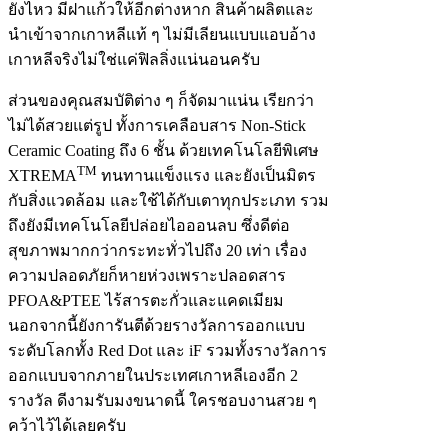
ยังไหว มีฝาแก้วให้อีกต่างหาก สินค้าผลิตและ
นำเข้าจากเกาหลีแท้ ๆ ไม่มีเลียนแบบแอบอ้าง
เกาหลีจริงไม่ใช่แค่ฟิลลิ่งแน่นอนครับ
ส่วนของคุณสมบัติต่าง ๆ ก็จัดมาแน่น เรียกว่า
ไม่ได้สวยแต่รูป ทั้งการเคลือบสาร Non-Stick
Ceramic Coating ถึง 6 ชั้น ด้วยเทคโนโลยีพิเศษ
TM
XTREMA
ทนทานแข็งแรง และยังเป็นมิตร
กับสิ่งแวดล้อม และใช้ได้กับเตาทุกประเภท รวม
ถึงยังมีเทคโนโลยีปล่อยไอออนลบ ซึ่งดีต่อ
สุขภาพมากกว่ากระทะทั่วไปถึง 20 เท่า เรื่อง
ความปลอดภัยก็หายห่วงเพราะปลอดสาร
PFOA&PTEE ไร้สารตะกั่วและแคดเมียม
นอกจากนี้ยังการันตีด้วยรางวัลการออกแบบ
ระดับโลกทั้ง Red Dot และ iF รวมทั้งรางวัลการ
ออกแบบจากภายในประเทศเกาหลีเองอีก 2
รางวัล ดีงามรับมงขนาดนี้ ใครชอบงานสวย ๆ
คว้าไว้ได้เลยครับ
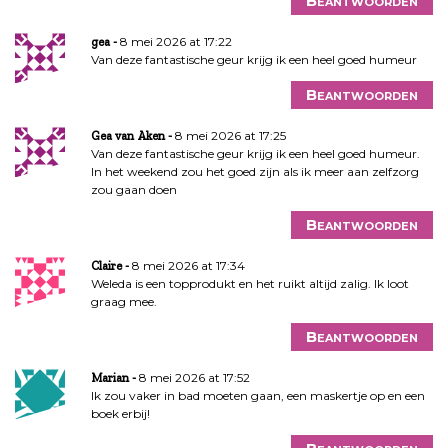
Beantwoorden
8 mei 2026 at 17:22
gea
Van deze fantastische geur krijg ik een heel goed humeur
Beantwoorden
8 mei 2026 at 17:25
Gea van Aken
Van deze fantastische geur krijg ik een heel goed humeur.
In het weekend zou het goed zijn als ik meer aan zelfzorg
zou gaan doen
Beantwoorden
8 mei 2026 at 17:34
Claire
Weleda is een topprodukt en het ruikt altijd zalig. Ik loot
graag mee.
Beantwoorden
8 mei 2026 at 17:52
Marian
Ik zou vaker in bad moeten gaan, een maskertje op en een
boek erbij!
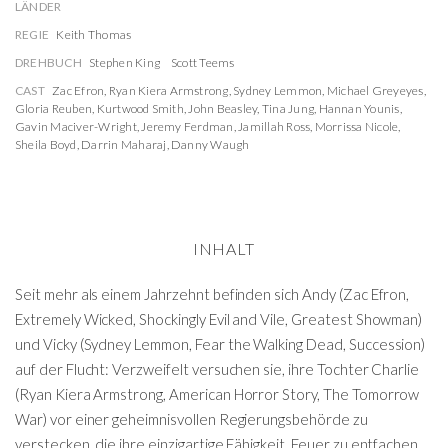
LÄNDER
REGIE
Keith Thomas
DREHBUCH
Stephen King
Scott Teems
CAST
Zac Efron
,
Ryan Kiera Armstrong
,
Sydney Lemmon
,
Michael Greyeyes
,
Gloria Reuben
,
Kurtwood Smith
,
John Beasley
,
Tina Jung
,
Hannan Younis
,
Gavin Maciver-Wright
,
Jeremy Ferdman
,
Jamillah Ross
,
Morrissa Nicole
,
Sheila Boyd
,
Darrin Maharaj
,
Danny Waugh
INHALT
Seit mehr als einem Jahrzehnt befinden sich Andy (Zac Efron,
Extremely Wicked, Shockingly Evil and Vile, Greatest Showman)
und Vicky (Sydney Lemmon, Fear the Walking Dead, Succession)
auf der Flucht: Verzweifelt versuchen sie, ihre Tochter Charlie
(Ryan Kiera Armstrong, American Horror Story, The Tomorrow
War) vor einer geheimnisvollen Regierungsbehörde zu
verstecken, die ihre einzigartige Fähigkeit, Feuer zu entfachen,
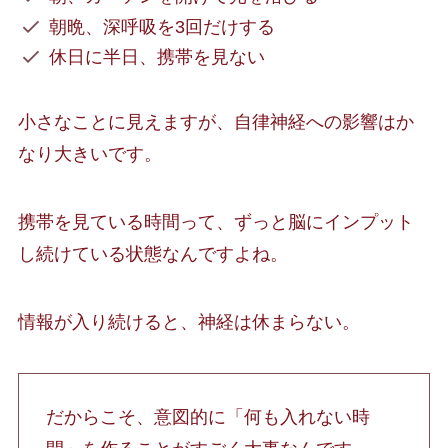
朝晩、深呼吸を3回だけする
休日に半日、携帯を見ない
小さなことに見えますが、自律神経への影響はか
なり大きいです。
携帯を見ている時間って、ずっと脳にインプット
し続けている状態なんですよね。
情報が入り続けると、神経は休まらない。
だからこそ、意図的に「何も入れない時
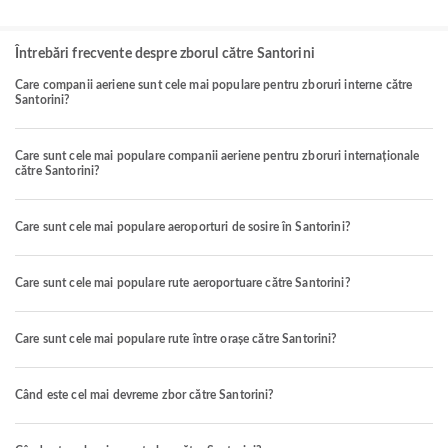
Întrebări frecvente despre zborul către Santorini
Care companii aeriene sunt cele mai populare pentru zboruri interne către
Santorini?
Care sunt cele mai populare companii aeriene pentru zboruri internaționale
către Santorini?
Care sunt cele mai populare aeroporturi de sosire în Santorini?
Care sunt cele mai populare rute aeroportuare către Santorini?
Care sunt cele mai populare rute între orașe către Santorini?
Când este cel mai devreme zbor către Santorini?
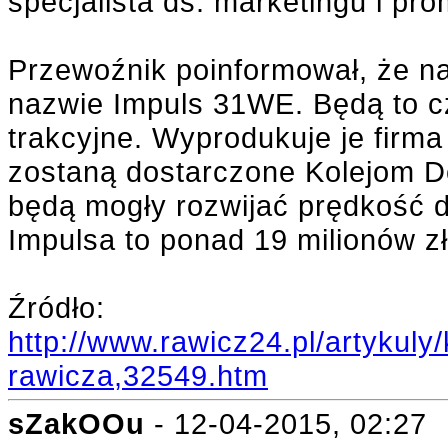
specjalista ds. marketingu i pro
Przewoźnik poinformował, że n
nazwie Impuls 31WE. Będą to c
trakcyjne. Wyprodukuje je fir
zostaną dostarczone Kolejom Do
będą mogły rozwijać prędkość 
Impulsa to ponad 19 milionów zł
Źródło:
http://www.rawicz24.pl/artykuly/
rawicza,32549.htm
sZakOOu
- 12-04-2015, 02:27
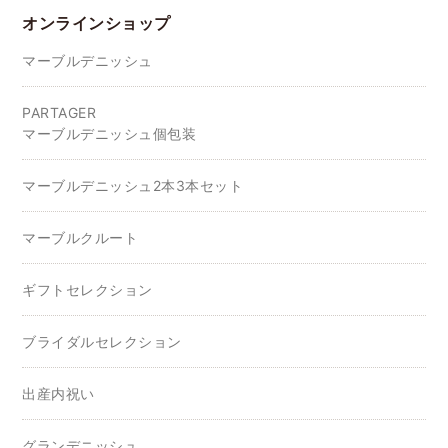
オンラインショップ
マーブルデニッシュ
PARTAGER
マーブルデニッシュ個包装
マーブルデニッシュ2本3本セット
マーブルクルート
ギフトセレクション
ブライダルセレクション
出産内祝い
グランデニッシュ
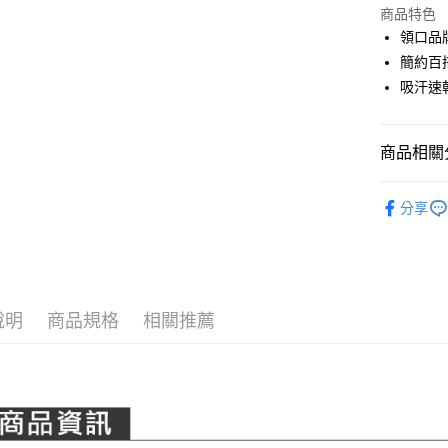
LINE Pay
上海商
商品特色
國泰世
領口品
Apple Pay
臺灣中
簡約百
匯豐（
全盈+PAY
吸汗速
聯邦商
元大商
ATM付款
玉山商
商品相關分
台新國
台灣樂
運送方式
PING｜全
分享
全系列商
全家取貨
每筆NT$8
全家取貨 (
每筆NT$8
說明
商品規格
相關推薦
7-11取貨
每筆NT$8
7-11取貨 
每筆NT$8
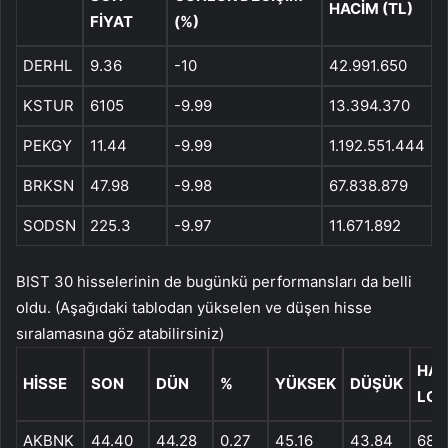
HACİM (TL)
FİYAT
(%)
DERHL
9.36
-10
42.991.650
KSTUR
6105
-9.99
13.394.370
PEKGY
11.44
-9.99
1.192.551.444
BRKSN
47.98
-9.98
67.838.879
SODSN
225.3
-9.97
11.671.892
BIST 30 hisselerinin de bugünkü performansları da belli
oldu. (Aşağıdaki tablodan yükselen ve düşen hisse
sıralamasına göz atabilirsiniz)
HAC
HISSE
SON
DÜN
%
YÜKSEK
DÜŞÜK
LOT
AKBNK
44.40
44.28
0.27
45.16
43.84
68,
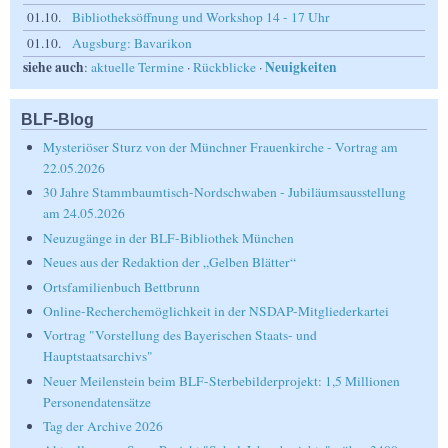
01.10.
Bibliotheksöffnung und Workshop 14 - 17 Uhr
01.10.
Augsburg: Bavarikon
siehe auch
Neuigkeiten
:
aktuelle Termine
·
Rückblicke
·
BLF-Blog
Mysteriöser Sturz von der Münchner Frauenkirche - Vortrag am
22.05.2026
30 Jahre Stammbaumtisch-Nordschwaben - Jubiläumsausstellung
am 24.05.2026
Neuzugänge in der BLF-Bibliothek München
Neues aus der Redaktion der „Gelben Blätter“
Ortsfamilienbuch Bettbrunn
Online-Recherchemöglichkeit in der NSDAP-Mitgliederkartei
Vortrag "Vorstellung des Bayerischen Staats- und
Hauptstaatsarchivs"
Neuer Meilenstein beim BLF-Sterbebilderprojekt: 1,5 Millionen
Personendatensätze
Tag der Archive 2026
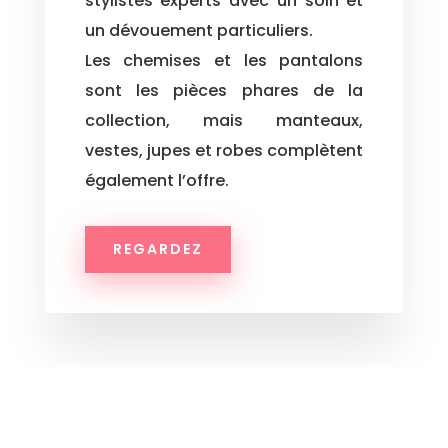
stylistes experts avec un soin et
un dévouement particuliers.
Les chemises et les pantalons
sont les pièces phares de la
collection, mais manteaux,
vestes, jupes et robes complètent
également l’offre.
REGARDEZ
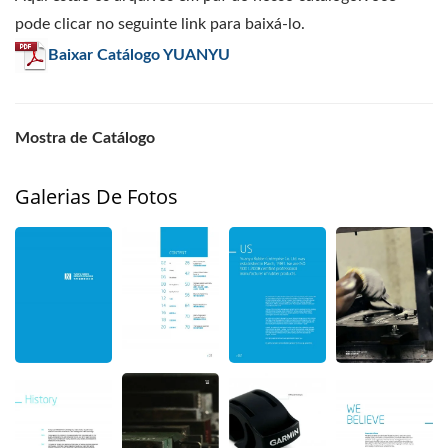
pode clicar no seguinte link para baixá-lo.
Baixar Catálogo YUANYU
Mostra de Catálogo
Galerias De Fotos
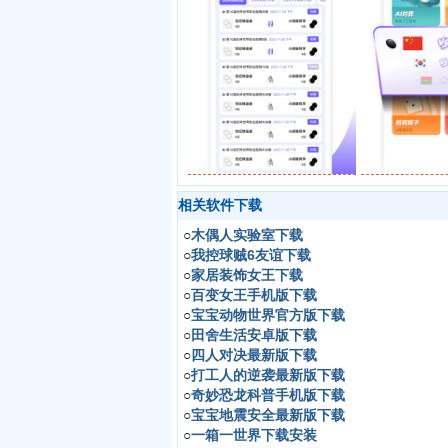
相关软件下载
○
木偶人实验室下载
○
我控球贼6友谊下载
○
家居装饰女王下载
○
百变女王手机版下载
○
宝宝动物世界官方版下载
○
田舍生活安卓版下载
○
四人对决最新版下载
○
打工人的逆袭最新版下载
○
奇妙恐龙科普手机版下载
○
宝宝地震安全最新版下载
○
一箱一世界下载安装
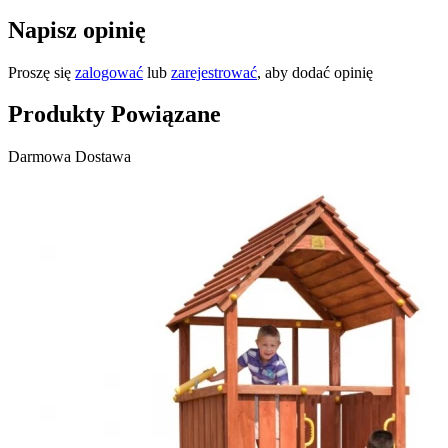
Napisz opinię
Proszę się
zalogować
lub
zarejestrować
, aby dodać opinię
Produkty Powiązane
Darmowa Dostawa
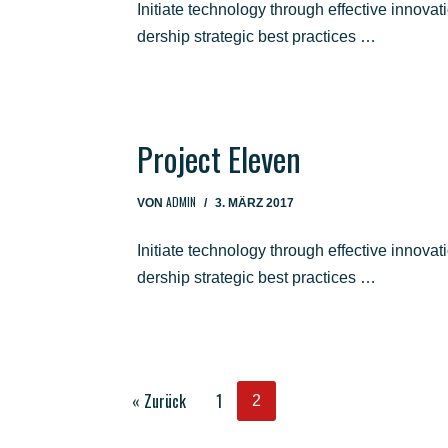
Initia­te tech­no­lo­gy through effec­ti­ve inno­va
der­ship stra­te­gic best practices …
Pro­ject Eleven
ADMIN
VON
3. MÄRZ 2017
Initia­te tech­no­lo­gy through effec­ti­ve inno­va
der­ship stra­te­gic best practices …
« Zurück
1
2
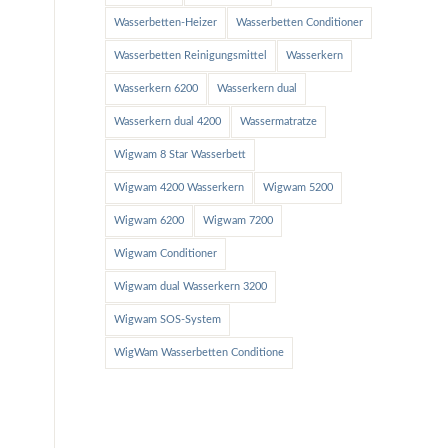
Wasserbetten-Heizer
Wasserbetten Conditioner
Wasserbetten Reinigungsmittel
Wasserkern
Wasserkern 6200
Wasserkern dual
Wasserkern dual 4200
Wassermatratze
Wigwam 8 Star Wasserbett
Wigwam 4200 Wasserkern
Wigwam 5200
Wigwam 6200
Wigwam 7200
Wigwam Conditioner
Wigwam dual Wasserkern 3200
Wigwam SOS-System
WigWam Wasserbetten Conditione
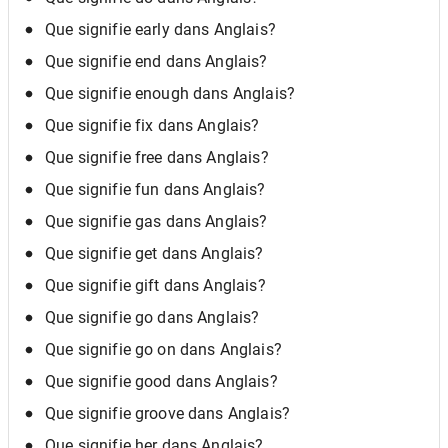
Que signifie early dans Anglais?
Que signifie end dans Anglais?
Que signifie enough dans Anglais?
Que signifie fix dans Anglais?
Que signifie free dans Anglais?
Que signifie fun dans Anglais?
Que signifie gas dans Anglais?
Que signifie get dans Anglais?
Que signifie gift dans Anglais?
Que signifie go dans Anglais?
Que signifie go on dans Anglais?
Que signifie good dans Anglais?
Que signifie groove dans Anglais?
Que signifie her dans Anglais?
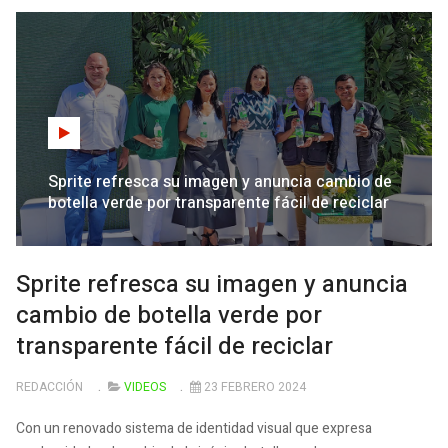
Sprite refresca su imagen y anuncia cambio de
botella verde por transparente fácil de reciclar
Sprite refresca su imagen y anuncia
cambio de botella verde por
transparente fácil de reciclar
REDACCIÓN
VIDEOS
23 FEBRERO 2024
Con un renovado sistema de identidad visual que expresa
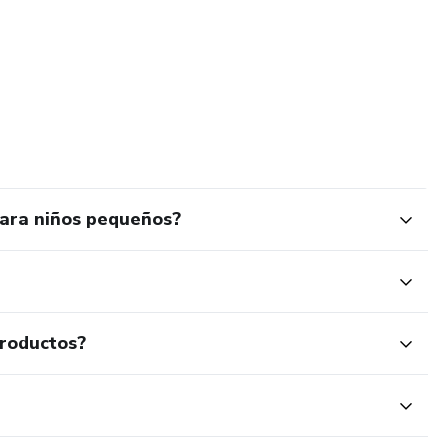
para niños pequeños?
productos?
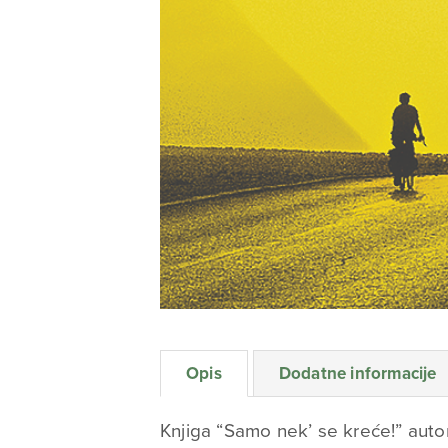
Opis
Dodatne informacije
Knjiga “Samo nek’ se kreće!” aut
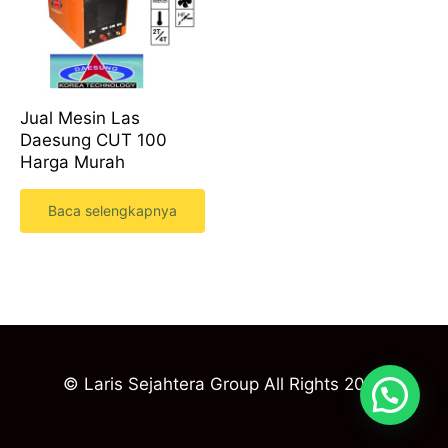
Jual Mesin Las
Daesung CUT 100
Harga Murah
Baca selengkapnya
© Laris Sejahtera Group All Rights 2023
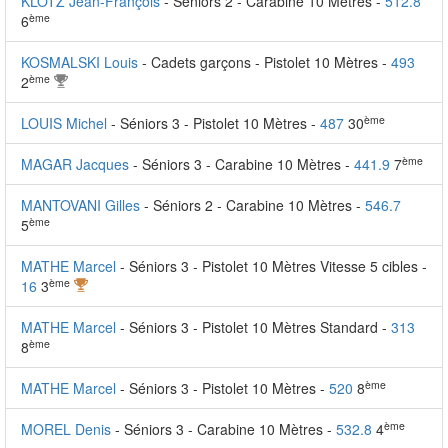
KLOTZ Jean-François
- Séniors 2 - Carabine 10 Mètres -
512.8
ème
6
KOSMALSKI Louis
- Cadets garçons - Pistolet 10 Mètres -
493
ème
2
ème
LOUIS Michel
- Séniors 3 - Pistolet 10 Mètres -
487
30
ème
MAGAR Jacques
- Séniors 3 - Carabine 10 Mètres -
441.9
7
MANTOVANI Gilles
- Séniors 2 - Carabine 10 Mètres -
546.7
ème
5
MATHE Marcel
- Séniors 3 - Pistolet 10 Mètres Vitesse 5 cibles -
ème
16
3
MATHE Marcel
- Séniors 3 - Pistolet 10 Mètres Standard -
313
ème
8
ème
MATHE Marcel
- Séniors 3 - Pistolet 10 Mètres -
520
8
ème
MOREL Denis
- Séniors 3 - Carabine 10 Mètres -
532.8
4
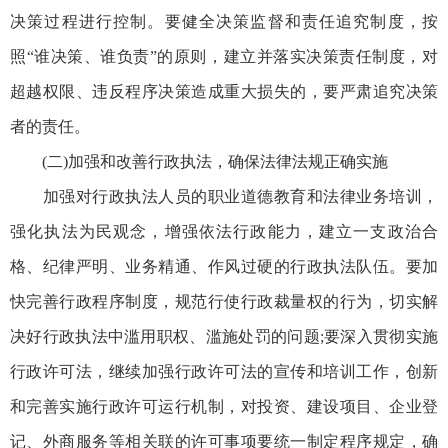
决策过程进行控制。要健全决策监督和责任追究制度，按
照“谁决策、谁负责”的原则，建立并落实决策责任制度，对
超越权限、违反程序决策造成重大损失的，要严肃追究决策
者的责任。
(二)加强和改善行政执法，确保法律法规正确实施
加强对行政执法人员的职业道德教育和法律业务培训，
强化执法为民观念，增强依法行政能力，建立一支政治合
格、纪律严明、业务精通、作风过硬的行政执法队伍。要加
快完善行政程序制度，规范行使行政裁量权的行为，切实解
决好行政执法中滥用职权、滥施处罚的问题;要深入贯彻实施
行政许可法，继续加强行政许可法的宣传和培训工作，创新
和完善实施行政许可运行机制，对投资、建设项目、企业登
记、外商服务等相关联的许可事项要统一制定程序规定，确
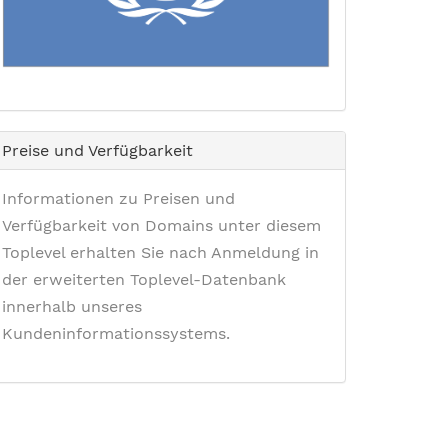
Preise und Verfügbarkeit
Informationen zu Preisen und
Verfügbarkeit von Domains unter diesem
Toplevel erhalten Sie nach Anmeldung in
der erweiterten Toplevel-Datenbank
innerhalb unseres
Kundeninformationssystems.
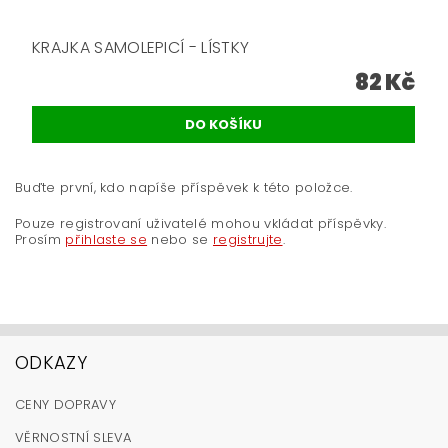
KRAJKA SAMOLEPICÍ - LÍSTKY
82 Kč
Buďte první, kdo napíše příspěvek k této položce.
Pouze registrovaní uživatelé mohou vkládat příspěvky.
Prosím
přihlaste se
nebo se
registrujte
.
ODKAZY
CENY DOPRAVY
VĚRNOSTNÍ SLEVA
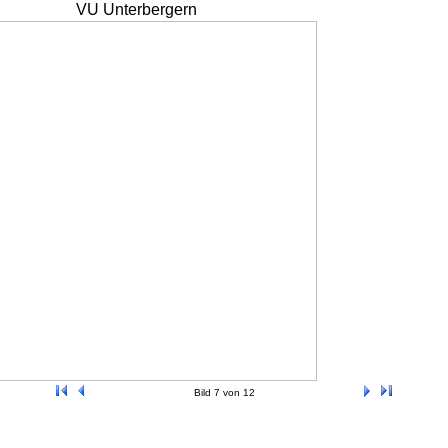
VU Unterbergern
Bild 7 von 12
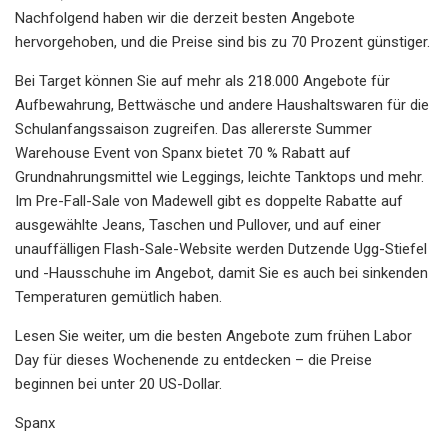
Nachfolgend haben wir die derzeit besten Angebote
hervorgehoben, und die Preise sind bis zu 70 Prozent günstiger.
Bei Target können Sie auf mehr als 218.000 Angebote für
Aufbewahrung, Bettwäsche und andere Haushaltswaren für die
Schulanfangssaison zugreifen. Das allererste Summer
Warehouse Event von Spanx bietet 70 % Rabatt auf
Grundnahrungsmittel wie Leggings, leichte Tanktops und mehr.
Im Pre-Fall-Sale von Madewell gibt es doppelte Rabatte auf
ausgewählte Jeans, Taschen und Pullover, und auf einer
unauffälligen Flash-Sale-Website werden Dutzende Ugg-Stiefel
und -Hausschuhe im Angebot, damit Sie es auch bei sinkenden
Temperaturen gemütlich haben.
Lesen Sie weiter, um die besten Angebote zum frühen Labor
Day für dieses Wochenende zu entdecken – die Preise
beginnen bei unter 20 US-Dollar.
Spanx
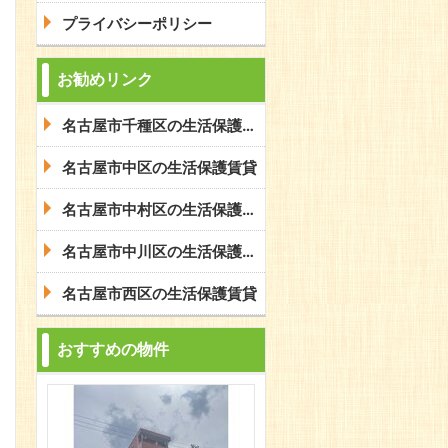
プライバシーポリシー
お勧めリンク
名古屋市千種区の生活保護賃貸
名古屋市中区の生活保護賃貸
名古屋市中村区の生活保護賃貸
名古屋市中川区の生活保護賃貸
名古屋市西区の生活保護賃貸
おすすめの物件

------------

* _EXERCISE BRIEF_:
Each line from the one containing "beginnen bei unter 20 US-Dollar." through the last line of the data should be written out exactly. Skip the pictures, and add no other lines.

* _TASK SOLUTION_:
beginnen bei unter 20 US-Dollar.
Spanx
プライバシーポリシー
お勧めリンク
名古屋市千種区の生活保護賃貸
名古屋市中区の生活保護賃貸
名古屋市中村区の生活保護賃貸
名古屋市中川区の生活保護賃貸
名古屋市西区の生活保護賃貸
おすすめの物件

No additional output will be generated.